Reed Hilderbrand, SO – IL, and others to work on comprehensive plan to renovate San Antonio Botanical Garden campus

Nip in the Bud

Reed Hilderbrand, SO – IL, and others to work on comprehensive plan to renovate San Antonio Botanical Garden campus

San Antonio Botanical Gardens is starting on a comprehensive plan to improve visitor experience and address conservation needs. (Courtesy SABG)

San Antonio Botanical Garden holds a close relationship with both Texas history and its local ecology. Across its 38-acre campus are an authentic 1850s East Texas log cabin and an 11-acre garden with native vegetation that represents the three Texan ecosystems present in San Antonio. SABG recently announced a comprehensive plan to usher in a new chapter that considers the garden’s historical legacy. The nonprofit organization has tapped Reed Hilderbrand to lead the design for the project, which aims to improve the visitor experience and address conservation needs across the site through restoration efforts and new initiatives.

The comprehensive plan will total $8.3 million and will take 10 to 15 years to realize. Over the next year, Reed Hilderbrand will work alongside San Antonio Botanical Garden’s Board of Directors and president and CEO Katherine Trumble to develop the plan further. SABG and Reed Hilderbrand plan to host informational sessions within the community as part of the renovation process.

Plants and pathways
The gardens are looking to address biodiversity. (Courtesy SABG)

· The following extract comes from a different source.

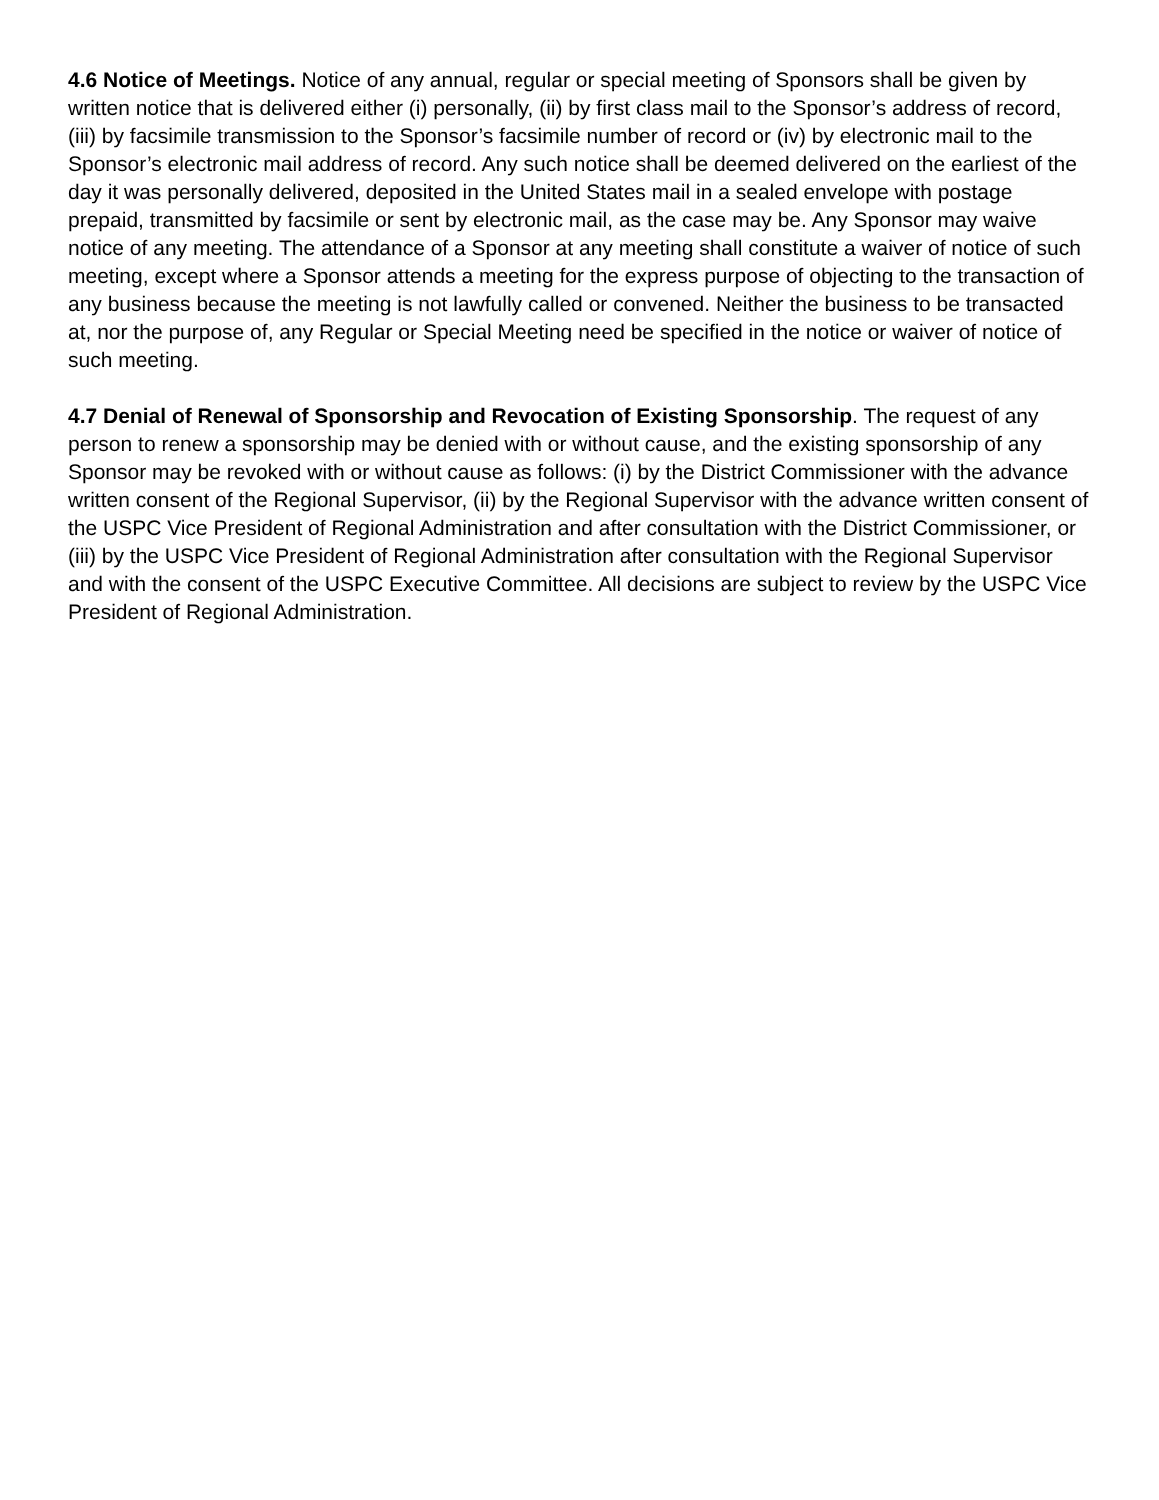4.6 Notice of Meetings. Notice of any annual, regular or special meeting of Sponsors shall be given by written notice that is delivered either (i) personally, (ii) by first class mail to the Sponsor’s address of record, (iii) by facsimile transmission to the Sponsor’s facsimile number of record or (iv) by electronic mail to the Sponsor’s electronic mail address of record. Any such notice shall be deemed delivered on the earliest of the day it was personally delivered, deposited in the United States mail in a sealed envelope with postage prepaid, transmitted by facsimile or sent by electronic mail, as the case may be. Any Sponsor may waive notice of any meeting. The attendance of a Sponsor at any meeting shall constitute a waiver of notice of such meeting, except where a Sponsor attends a meeting for the express purpose of objecting to the transaction of any business because the meeting is not lawfully called or convened. Neither the business to be transacted at, nor the purpose of, any Regular or Special Meeting need be specified in the notice or waiver of notice of such meeting.
4.7 Denial of Renewal of Sponsorship and Revocation of Existing Sponsorship. The request of any person to renew a sponsorship may be denied with or without cause, and the existing sponsorship of any Sponsor may be revoked with or without cause as follows: (i) by the District Commissioner with the advance written consent of the Regional Supervisor, (ii) by the Regional Supervisor with the advance written consent of the USPC Vice President of Regional Administration and after consultation with the District Commissioner, or (iii) by the USPC Vice President of Regional Administration after consultation with the Regional Supervisor and with the consent of the USPC Executive Committee. All decisions are subject to review by the USPC Vice President of Regional Administration.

Established in 1980 and located in the center of San Antonio, SABG has long dedicated itself to “enriching lives through plants and nature,” as it states in its mission statement. Last year, SABG welcomed nearly 400,000 visitors to its gardens, which also includes research and conservation facilities.

“We dream of gardens,” said Beka Sturges, principal and partner of Reed Hilderbrand, in a statement. “The San Antonio Botanical Garden is distinguished not only for its excellence in exhibitions and education but also by its important role as a community space. Shaped in dialogue with the Garden’s board and with voices from the community, this plan will propose the conditions that look to the future of that unique mission.”

Joining Reed Hilderbrand and SABG on the long-term project are a number of local experts and nationally recognized consultants and partners. Among these, preservationist and equity strategist Monica Rhodes— a sixth-generation Texan herself.

Man looks at lake
The plan will take 10 to 15 years to realize. (Courtesy SABG)

Texas-based ecologists Blackland Collaborative, led by John Hart Asher, will take a deep look at the garden’s plant and animal life. The firm previously worked with Reed Hilderbrand on another Texas project, the Houston Arboretum and Nature Center.

SO – IL will offer its architectural experience in the renovation of existing garden facilities, such as the Lucile Halsell Conservatory, a series of pyramidal greenhouses that opened on the site in 1980. The New York–based firm will also work on new designs.

Other collaborators include consultants that will address economic, sustainability, grounds management, and engineering needs: James Lima Planning & Design, Thorton Tomasetti, Tim Marshall/ETM Associates, and San Antonio’s Pape Dawson. San Antonio– and Austin-based LAND will consider ways the visitor experience can be upgraded in terms of identity and wayfinding.